Aim of the exercise - Return the text of every record below line for line, leaving out the pictures.

(Collected data)
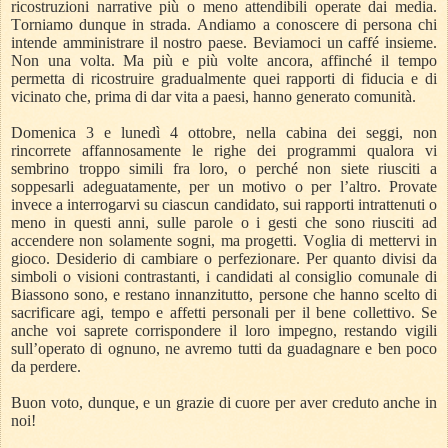
ricostruzioni narrative più o meno attendibili operate dai media.
Torniamo dunque in strada. Andiamo a conoscere di persona chi
intende amministrare il nostro paese. Beviamoci un caffé insieme.
Non una volta. Ma più e più volte ancora, affinché il tempo
permetta di ricostruire gradualmente quei rapporti di fiducia e di
vicinato che, prima di dar vita a paesi, hanno generato comunità.
Domenica 3 e lunedì 4 ottobre, nella cabina dei seggi, non
rincorrete affannosamente le righe dei programmi qualora vi
sembrino troppo simili fra loro, o perché non siete riusciti a
soppesarli adeguatamente, per un motivo o per l’altro. Provate
invece a interrogarvi su ciascun candidato, sui rapporti intrattenuti o
meno in questi anni, sulle parole o i gesti che sono riusciti ad
accendere non solamente sogni, ma progetti. Voglia di mettervi in
gioco. Desiderio di cambiare o perfezionare. Per quanto divisi da
simboli o visioni contrastanti, i candidati al consiglio comunale di
Biassono sono, e restano innanzitutto, persone che hanno scelto di
sacrificare agi, tempo e affetti personali per il bene collettivo. Se
anche voi saprete corrispondere il loro impegno, restando vigili
sull’operato di ognuno, ne avremo tutti da guadagnare e ben poco
da perdere.
Buon voto, dunque, e un grazie di cuore per aver creduto anche in
noi!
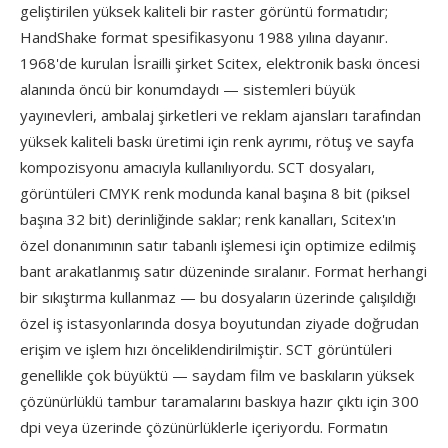
geliştirilen yüksek kaliteli bir raster görüntü formatıdır;
HandShake format spesifikasyonu 1988 yılına dayanır.
1968'de kurulan İsrailli şirket Scitex, elektronik baskı öncesi
alanında öncü bir konumdaydı — sistemleri büyük
yayınevleri, ambalaj şirketleri ve reklam ajansları tarafından
yüksek kaliteli baskı üretimi için renk ayrımı, rötuş ve sayfa
kompozisyonu amacıyla kullanılıyordu. SCT dosyaları,
görüntüleri CMYK renk modunda kanal başına 8 bit (piksel
başına 32 bit) derinliğinde saklar; renk kanalları, Scitex'ın
özel donanımının satır tabanlı işlemesi için optimize edilmiş
bant arakatlanmış satır düzeninde sıralanır. Format herhangi
bir sıkıştırma kullanmaz — bu dosyaların üzerinde çalışıldığı
özel iş istasyonlarında dosya boyutundan ziyade doğrudan
erişim ve işlem hızı önceliklendirilmiştir. SCT görüntüleri
genellikle çok büyüktü — saydam film ve baskıların yüksek
çözünürlüklü tambur taramalarını baskıya hazır çıktı için 300
dpi veya üzerinde çözünürlüklerle içeriyordu. Formatın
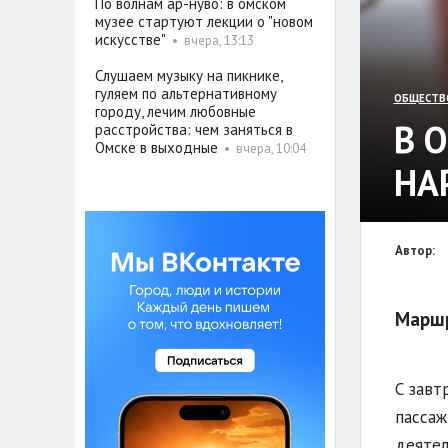
По волнам ар-нуво: в омском
музее стартуют лекции о "новом
искусстве"
•
вчера, 13:13
Слушаем музыку на пикнике,
гуляем по альтернативному
ОБЩЕСТВ
городу, лечим любовные
В 
расстройства: чем заняться в
Омске в выходные
•
вчера, 10:04
НА
Автор:
Маршр
С завт
пассаж
деятел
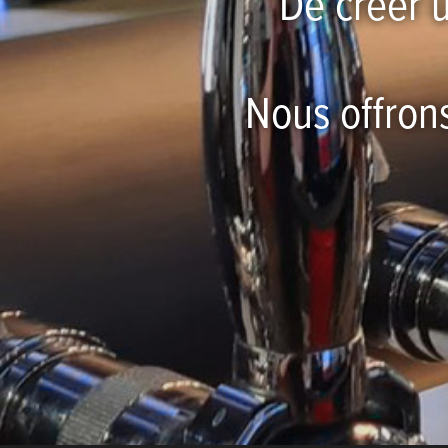
De créer u
Nous offron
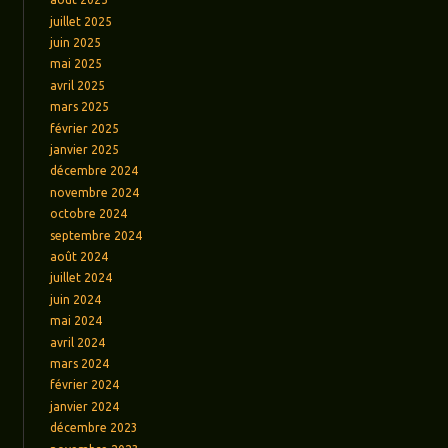
juillet 2025
juin 2025
mai 2025
avril 2025
mars 2025
février 2025
janvier 2025
décembre 2024
novembre 2024
octobre 2024
septembre 2024
août 2024
juillet 2024
juin 2024
mai 2024
avril 2024
mars 2024
février 2024
janvier 2024
décembre 2023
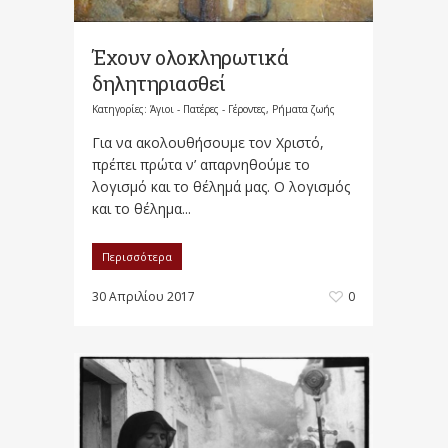
Έχουν ολοκληρωτικά
δηλητηριασθεί
Κατηγορίες:
Άγιοι - Πατέρες - Γέροντες
,
Ρήματα ζωής
Για να ακολουθήσουμε τον Χριστό,
πρέπει πρώτα ν’ απαρνηθούμε το
λογισμό και το θέλημά μας. Ο λογισμός
και το θέλημα...
Περισσότερα
30 Απριλίου 2017
0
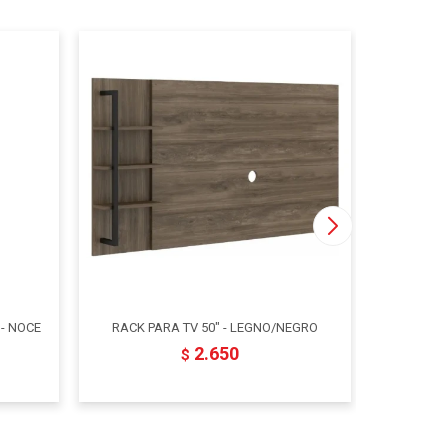
 - NOCE
RACK PARA TV 50" - LEGNO/NEGRO
MESA DE
2.650
$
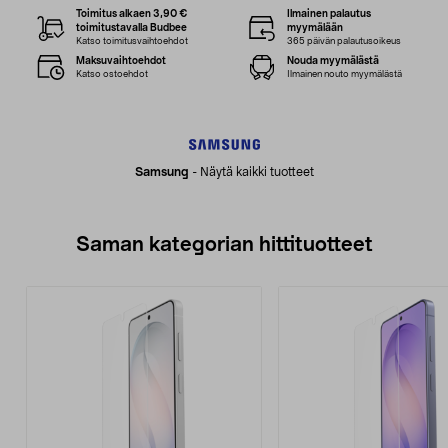
Toimitus alkaen 3,90 €
Ilmainen palautus
toimitustavalla Budbee
myymälään
Katso toimitusvaihtoehdot
365 päivän palautusoikeus
Maksuvaihtoehdot
Nouda myymälästä
Katso ostoehdot
Ilmainen nouto myymälästä
Samsung
-
Näytä kaikki tuotteet
Saman kategorian hittituotteet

Result -
ricostruzioni narrative più o meno attendibili operate dai media.
Torniamo dunque in strada. Andiamo a conoscere di persona chi
intende amministrare il nostro paese. Beviamoci un caffé insieme.
Non una volta. Ma più e più volte ancora, affinché il tempo
permetta di ricostruire gradualmente quei rapporti di fiducia e di
vicinato che, prima di dar vita a paesi, hanno generato comunità.
Domenica 3 e lunedì 4 ottobre, nella cabina dei seggi, non
rincorrete affannosamente le righe dei programmi qualora vi
sembrino troppo simili fra loro, o perché non siete riusciti a
soppesarli adeguatamente, per un motivo o per l’altro. Provate
invece a interrogarvi su ciascun candidato, sui rapporti intrattenuti o
meno in questi anni, sulle parole o i gesti che sono riusciti ad
accendere non solamente sogni, ma progetti. Voglia di mettervi in
gioco. Desiderio di cambiare o perfezionare. Per quanto divisi da
simboli o visioni contrastanti, i candidati al consiglio comunale di
Biassono sono, e restano innanzitutto, persone che hanno scelto di
sacrificare agi, tempo e affetti personali per il bene collettivo. Se
anche voi saprete corrispondere il loro impegno, restando vigili
sull’operato di ognuno, ne avremo tutti da guadagnare e ben poco
da perdere.
Buon voto, dunque, e un grazie di cuore per aver creduto anche in
noi!
geliştirilen yüksek kaliteli bir raster görüntü formatıdır;
HandShake format spesifikasyonu 1988 yılına dayanır.
1968'de kurulan İsrailli şirket Scitex, elektronik baskı öncesi
alanında öncü bir konumdaydı — sistemleri büyük
yayınevleri, ambalaj şirketleri ve reklam ajansları tarafından
yüksek kaliteli baskı üretimi için renk ayrımı, rötuş ve sayfa
kompozisyonu amacıyla kullanılıyordu. SCT dosyaları,
görüntüleri CMYK renk modunda kanal başına 8 bit (piksel
başına 32 bit) derinliğinde saklar; renk kanalları, Scitex'ın
özel donanımının satır tabanlı işlemesi için optimize edilmiş
bant arakatlanmış satır düzeninde sıralanır. Format herhangi
bir sıkıştırma kullanmaz — bu dosyaların üzerinde çalışıldığı
özel iş istasyonlarında dosya boyutundan ziyade doğrudan
erişim ve işlem hızı önceliklendirilmiştir. SCT görüntüleri
genellikle çok büyüktü — saydam film ve baskıların yüksek
çözünürlüklü tambur taramalarını baskıya hazır çıktı için 300
dpi veya üzerinde çözünürlüklerle içeriyordu. Formatın
По волнам ар-нуво: в омском
музее стартуют лекции о "новом
искусстве"
•
вчера, 13:13
Слушаем музыку на пикнике,
гуляем по альтернативному
ОБЩЕСТВ
городу, лечим любовные
В 
расстройства: чем заняться в
Омске в выходные
•
вчера, 10:04
НА
Автор:
Маршр
С завт
пассаж
деятел
De créer u
Nous offron
juillet 2025
juin 2025
mai 2025
avril 2025
mars 2025
février 2025
janvier 2025
décembre 2024
novembre 2024
octobre 2024
septembre 2024
août 2024
juillet 2024
juin 2024
mai 2024
avril 2024
mars 2024
février 2024
janvier 2024
décembre 2023
Έχουν ολοκληρωτικά
δηλητηριασθεί
Κατηγορίες:
Άγιοι - Πατέρες - Γέροντες
,
Ρήματα ζωής
Για να ακολουθήσουμε τον Χριστό,
πρέπει πρώτα ν’ απαρνηθούμε το
λογισμό και το θέλημά μας. Ο λογισμός
και το θέλημα...
Περισσότερα
30 Απριλίου 2017
0
 - NOCE
RACK PARA TV 50" - LEGNO/NEGRO
MESA DE
2.650
$
Toimitus alkaen 3,90 €
Ilmainen palautus
toimitustavalla Budbee
myymälään
Katso toimitusvaihtoehdot
365 päivän palautusoikeus
Maksuvaihtoehdot
Nouda myymälästä
Katso ostoehdot
Ilmainen nouto myymälästä
Samsung
-
Näytä kaikki tuotteet
Saman kategorian hittituotteet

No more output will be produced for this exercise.